Ciudad y agua, un binomio tan viejo como la civilización. Ciudades asentadas a las orillas de mares, lagos y ríos, desde siempre han reivindicado que no hay vida sin agua -para beber, para cultivar, para generar energía (la otra condición para la vida), para transportarse, para simplemente descansar y conversar -. En sus orillas, ciudad y naturaleza se entrelazan, pudiendo propiciar una reconciliación que buena falta le hace hoy a la posibilidad de la continuidad de la vida.
Pienso esto observando la triste situación presente del río Manzanares que atraviesa a Santa Marta, en su corto recorrido de la Sierra Nevada al mar; y en ese paso pierde su alma nacida en la nieve de la Sierra y llega al Caribe convertido en una triste e innecesaria mezcla de alcantarilla y basurero. De río solo le queda el nombre y una vieja cumbia.
Y llama la atención, mejor sería decir, desentona su estado actual al atravesar una ciudad, donde se ha ido imponiendo el civismo: calles limpias, donde en el fresco de la mañana la gente barre el frente de sus casas; una tarea de aseo de calles y espacios públicos que culmina un contratista privado, modelo de eficiencia que nadie esperaría encontrar.
Santa Marta es hoy un ejemplo para ciudades de más peso y riqueza pero que no les llegan a los tobillos a los samarios con su cultura ciudadana - no es sino ver sus cifras de contagios y fallecimientos por la pandemia, impactantemente buenos, en una ciudad pobre con altísimos índices de pobreza de su población-. Para rematar, una ciudad que recuerda a Valledupar por la arborización en su centro y en los barrios de clase media; los pobres en las laderas invadidas, sin vías ni sombrío, ni agua.

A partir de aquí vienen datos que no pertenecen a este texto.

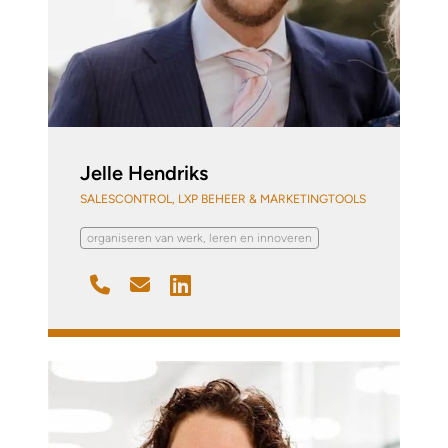
Jelle Hendriks
SALESCONTROL, LXP BEHEER & MARKETINGTOOLS
organiseren van werk, leren en innoveren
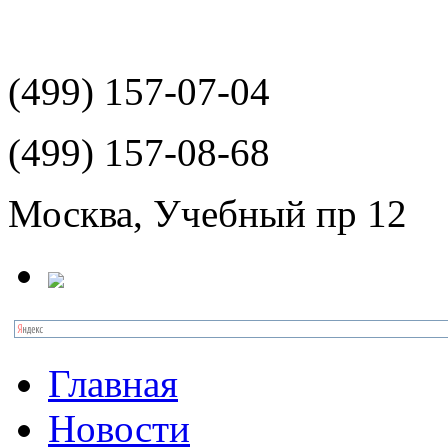
(499)
157-07-04
(499)
157-08-68
Москва, Учебный пр 12
Главная
Новости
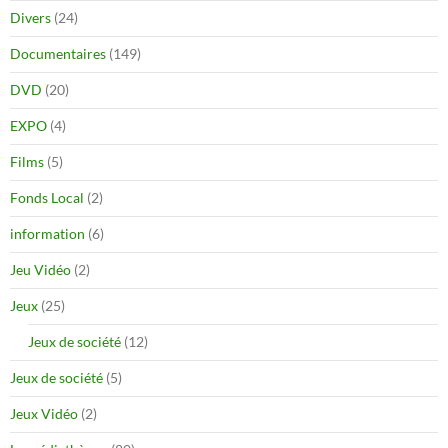
Divers
(24)
Documentaires
(149)
DVD
(20)
EXPO
(4)
Films
(5)
Fonds Local
(2)
information
(6)
Jeu Vidéo
(2)
Jeux
(25)
Jeux de société
(12)
Jeux de société
(5)
Jeux Vidéo
(2)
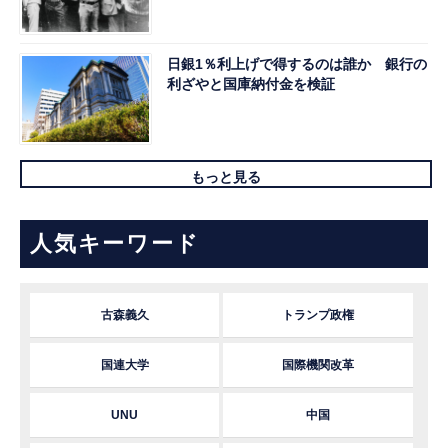
日銀1％利上げで得するのは誰か 銀行の
利ざやと国庫納付金を検証
もっと見る
人気キーワード
古森義久
トランプ政権
国連大学
国際機関改革
UNU
中国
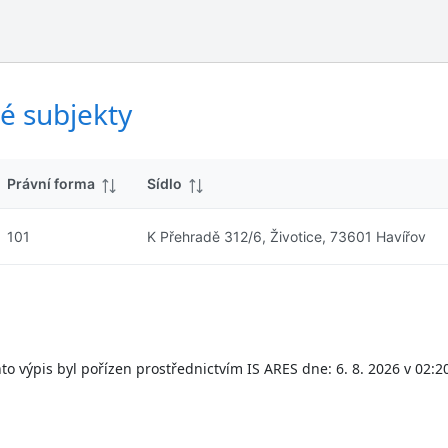
ý
d
s
k
l
y
e
d
é subjekty
k
y
Právní forma
Sídlo
101
K Přehradě 312/6, Životice, 73601 Havířov
to výpis byl pořízen prostřednictvím IS ARES dne: 6. 8. 2026 v 02:2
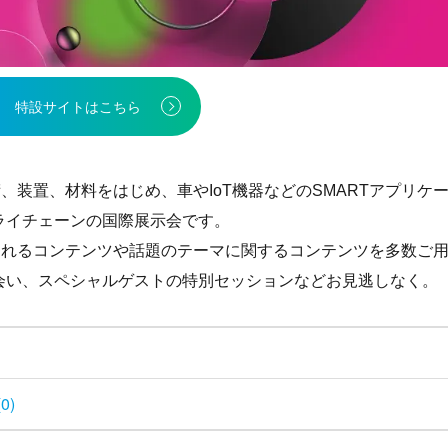
特設サイトはこちら
技術、装置、材料をはじめ、車やIoT機器などのSMARTアプリケ
ライチェーンの国際展示会です。
に感じられるコンテンツや話題のテーマに関するコンテンツを多数ご
会い、スペシャルゲストの特別セッションなどお見逃しなく。
0)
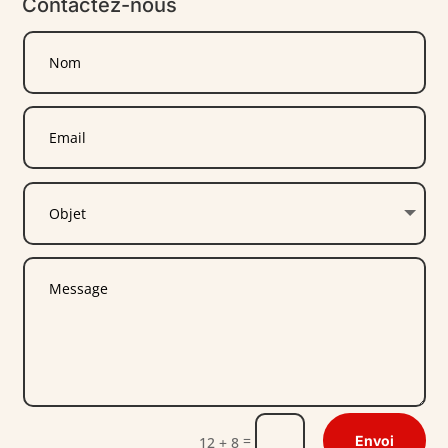
Contactez-nous
=
Envoi
12 + 8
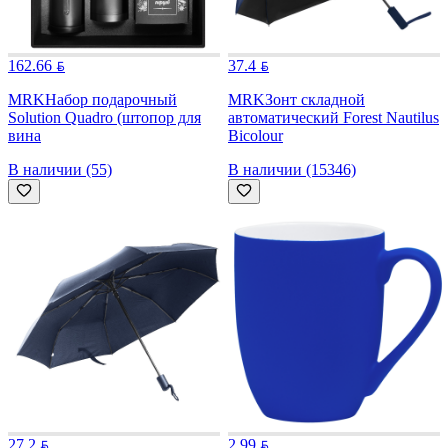
162.66
37.4
MRK
Набор подарочный
MRK
Зонт складной
Solution Quadro (штопор для
автоматический Forest Nautilus
вина
Bicolour
В наличии (55)
В наличии (15346)
27.2
2.99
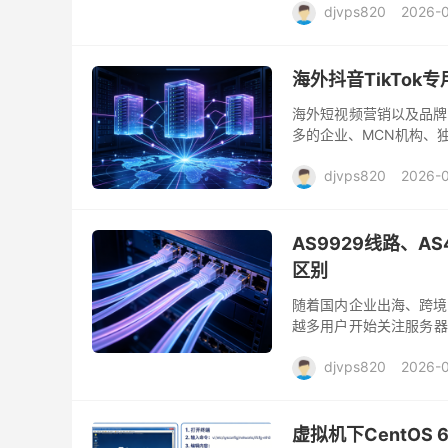
djvps820
2026-
海外抖音TikTo
海外短视频营销以及品牌
多的企业、MCN机构、独
群体获取更多曝光和订单。
djvps820
2026-
AS9929线路、A
区别
随着国内企业出海、跨境
越多用户开始关注服务器
务器时，除了CPU、内存
djvps820
2026-
虚拟机下CentOS 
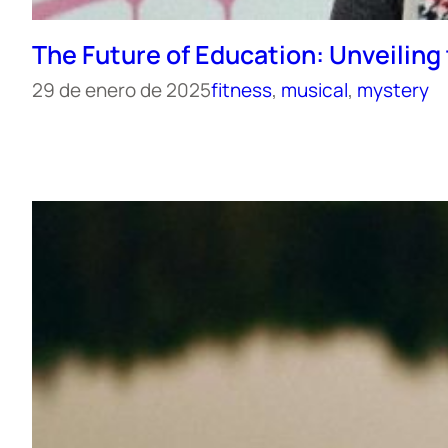
The Future of Education: Unveiling 
29 de enero de 2025
fitness
, 
musical
, 
mystery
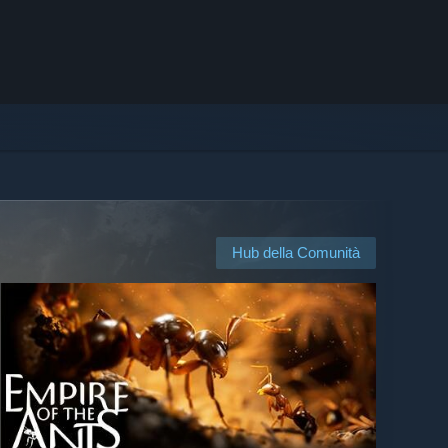
Hub della Comunità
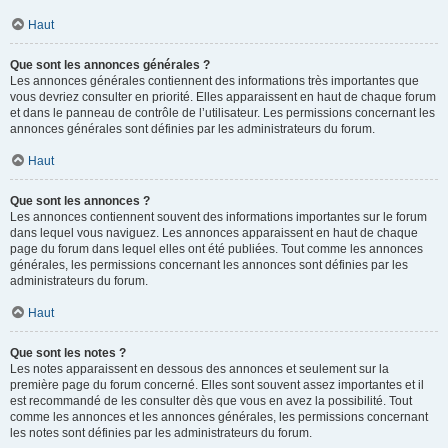
Haut
Que sont les annonces générales ?
Les annonces générales contiennent des informations très importantes que
vous devriez consulter en priorité. Elles apparaissent en haut de chaque forum
et dans le panneau de contrôle de l’utilisateur. Les permissions concernant les
annonces générales sont définies par les administrateurs du forum.
Haut
Que sont les annonces ?
Les annonces contiennent souvent des informations importantes sur le forum
dans lequel vous naviguez. Les annonces apparaissent en haut de chaque
page du forum dans lequel elles ont été publiées. Tout comme les annonces
générales, les permissions concernant les annonces sont définies par les
administrateurs du forum.
Haut
Que sont les notes ?
Les notes apparaissent en dessous des annonces et seulement sur la
première page du forum concerné. Elles sont souvent assez importantes et il
est recommandé de les consulter dès que vous en avez la possibilité. Tout
comme les annonces et les annonces générales, les permissions concernant
les notes sont définies par les administrateurs du forum.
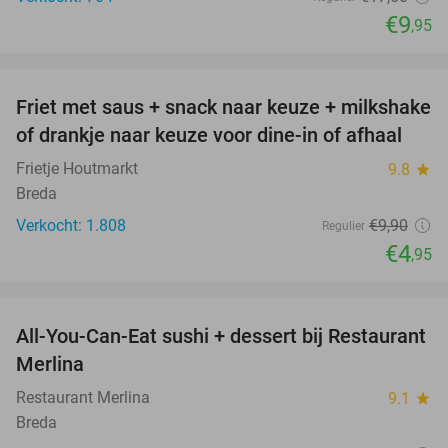
€9
,95
favorite_border
Friet met saus + snack naar keuze + milkshake
50%
of drankje naar keuze voor dine-in of afhaal
Frietje Houtmarkt
9.8
star
Breda
Verkocht: 1.808
€9
,90
Regulier
€4
,95
favorite_border
All-You-Can-Eat sushi + dessert bij Restaurant
39%
Merlina
Restaurant Merlina
9.1
star
Breda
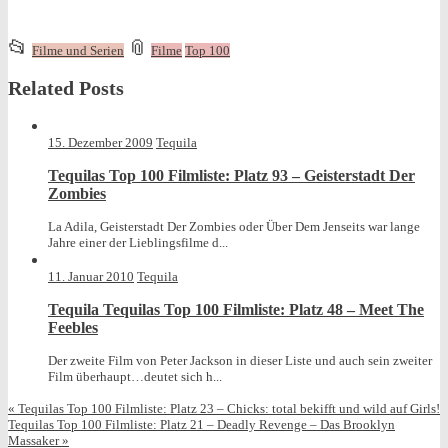
This
and
📂
📎
Filme und Serien
Filme
Top 100
entry
tagged
Related Posts
was
posted
in
15. Dezember 2009
Tequila
Tequilas Top 100 Filmliste: Platz 93 – Geisterstadt Der
Zombies
La Adila, Geisterstadt Der Zombies oder Über Dem Jenseits war lange
Jahre einer der Lieblingsfilme d...
11. Januar 2010
Tequila
Tequila Tequilas Top 100 Filmliste: Platz 48 – Meet The
Feebles
Der zweite Film von Peter Jackson in dieser Liste und auch sein zweiter
Film überhaupt…deutet sich h...
«
Tequilas Top 100 Filmliste: Platz 23 – Chicks: total bekifft und wild auf Girls!
Tequilas Top 100 Filmliste: Platz 21 – Deadly Revenge – Das Brooklyn
Massaker
»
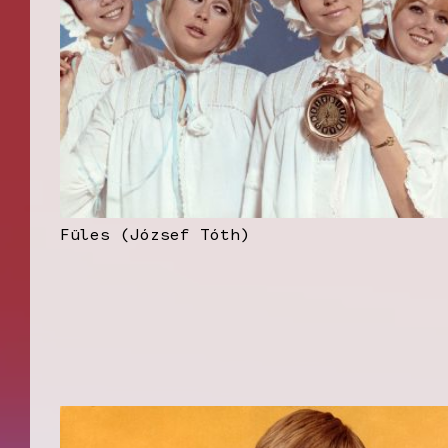
Füles (József Tóth)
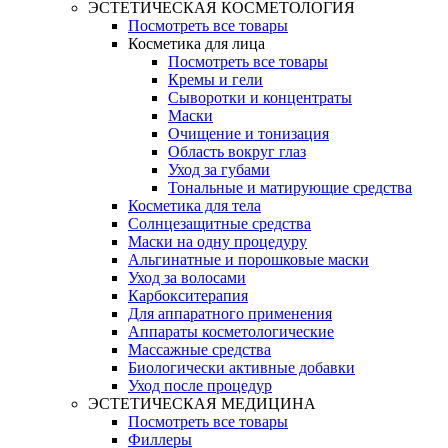
ЭСТЕТИЧЕСКАЯ КОСМЕТОЛОГИЯ
Посмотреть все товары
Косметика для лица
Посмотреть все товары
Кремы и гели
Сыворотки и концентраты
Маски
Очищение и тонизация
Область вокруг глаз
Уход за губами
Тональные и матирующие средства
Косметика для тела
Солнцезащитные средства
Маски на одну процедуру
Альгинатные и порошковые маски
Уход за волосами
Карбокситерапия
Для аппаратного применения
Аппараты косметологические
Массажные средства
Биологически активные добавки
Уход после процедур
ЭСТЕТИЧЕСКАЯ МЕДИЦИНА
Посмотреть все товары
Филлеры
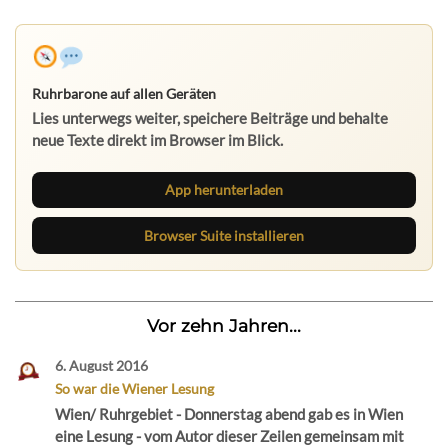
Ruhrbarone auf allen Geräten
Lies unterwegs weiter, speichere Beiträge und behalte
neue Texte direkt im Browser im Blick.
App herunterladen
Browser Suite installieren
Vor zehn Jahren...
6. August 2016
So war die Wiener Lesung
Wien/ Ruhrgebiet - Donnerstag abend gab es in Wien
eine Lesung - vom Autor dieser Zeilen gemeinsam mit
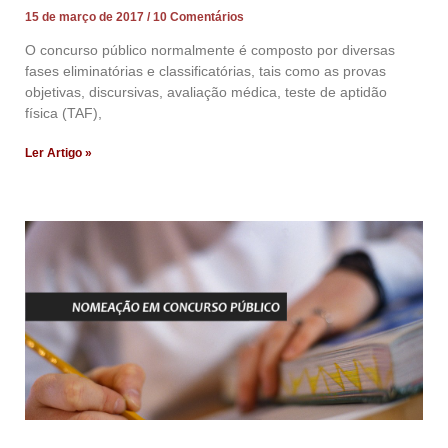
15 de março de 2017
10 Comentários
O concurso público normalmente é composto por diversas
fases eliminatórias e classificatórias, tais como as provas
objetivas, discursivas, avaliação médica, teste de aptidão
física (TAF),
Ler Artigo »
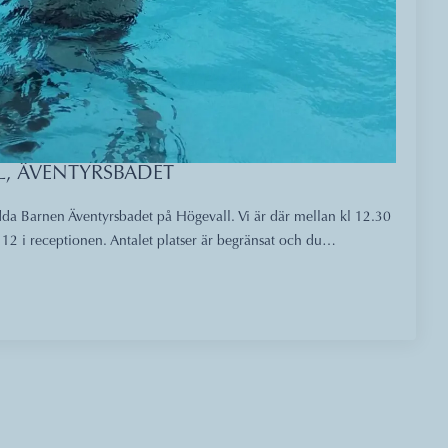
L, ÄVENTYRSBADET
da Barnen Äventyrsbadet på Högevall. Vi är där mellan kl 12.30
 12 i receptionen. Antalet platser är begränsat och du…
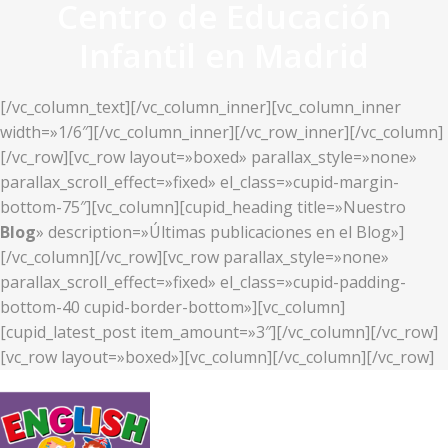
Centro de Educación
Infantil en Madrid
[/vc_column_text][/vc_column_inner][vc_column_inner
width=»1/6″][/vc_column_inner][/vc_row_inner][/vc_column]
[/vc_row][vc_row layout=»boxed» parallax_style=»none»
parallax_scroll_effect=»fixed» el_class=»cupid-margin-
bottom-75″][vc_column][cupid_heading title=»Nuestro
Blog
» description=»Últimas publicaciones en el Blog»]
[/vc_column][/vc_row][vc_row parallax_style=»none»
parallax_scroll_effect=»fixed» el_class=»cupid-padding-
bottom-40 cupid-border-bottom»][vc_column]
[cupid_latest_post item_amount=»3″][/vc_column][/vc_row]
[vc_row layout=»boxed»][vc_column][/vc_column][/vc_row]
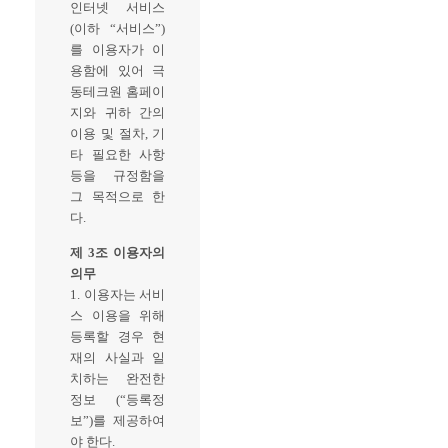
인터넷 서비스
(이하 “서비스”)
를 이용자가 이
용함에 있어 극
동테크원 홈페이
지와 귀하 간의
이용 및 절차, 기
타 필요한 사항
등을 규정함을
그 목적으로 한
다.
제 3조 이용자의
의무
1. 이용자는 서비
스 이용을 위해
등록할 경우 현
재의 사실과 일
치하는 완전한
정보 (“등록정
보”)를 제공하여
야 한다.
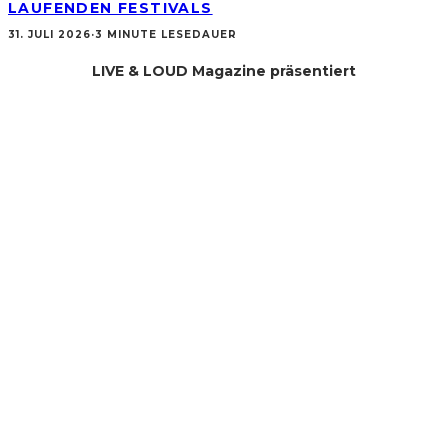
LAUFENDEN FESTIVALS
31. JULI 2026
·
3 MINUTE LESEDAUER
LIVE & LOUD Magazine präsentiert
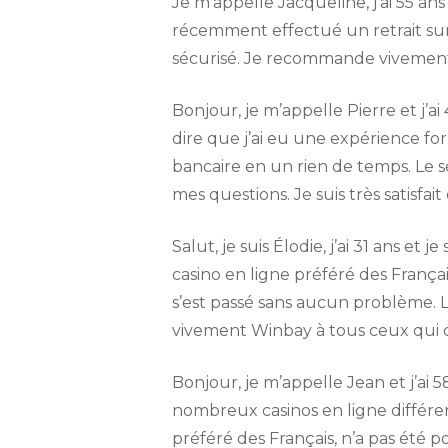
Je m’appelle Jacqueline, j’ai 55 ans
récemment effectué un retrait sur W
sécurisé. Je recommande vivement 
Bonjour, je m’appelle Pierre et j’ai
dire que j’ai eu une expérience f
bancaire en un rien de temps. Le s
mes questions. Je suis très satisfa
Salut, je suis Élodie, j’ai 31 ans e
casino en ligne préféré des França
s’est passé sans aucun problème. 
vivement Winbay à tous ceux qui ch
Bonjour, je m’appelle Jean et j’ai 5
nombreux casinos en ligne différe
préféré des Français, n’a pas été pos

Y la recuperación del río y de su ronda no es un proyecto faraónico de grandes inversiones y obras, sino de reconocimiento de su significado e importancia para aprovechar esa cultura ciudadana orientándola a reconocer - literalmente, a volver a conocer su río - para rescatarlo de un viejo e injusto olvido. El Manzanares recuperado le daría a la ciudad y a los samarios, tantas veces vilipendiados, un mérito adicional en términos de su civilidad y organización.
Entiendo que siendo alcalde Carlos Caicedo, el actual gobernador tenía adelantado el primer y fundamental paso, el que vale una plata, reubicar las familias que hace años invadieron la ronda del río, pero de Bogotá ordenaron reorientar los dineros a la construcción de viviendas para víctimas desplazadas por la violencia; gestión válida pero que no debía sacrificar otro proyecto necesario.
Algunos dirán que habiendo tanta necesidad, recuperar un río y pequeño, es un lujo. Están equivocados porque generar en concreto una cultura de respeto y conservación del agua y de la naturaleza en general, se volvió un imperativo y no un lujo. Recuperar espacios que además son sociales y enriquecen de muchas maneras a una comunidad que tiene arraigo e identidad y respeto por lo público, sentimiento bien extraño entre nosotros, tiene todo el sentido aunque no sea espectacular, o especialmente por serlo. Lo que acá vale no es la magnitud de la realización, es su significado.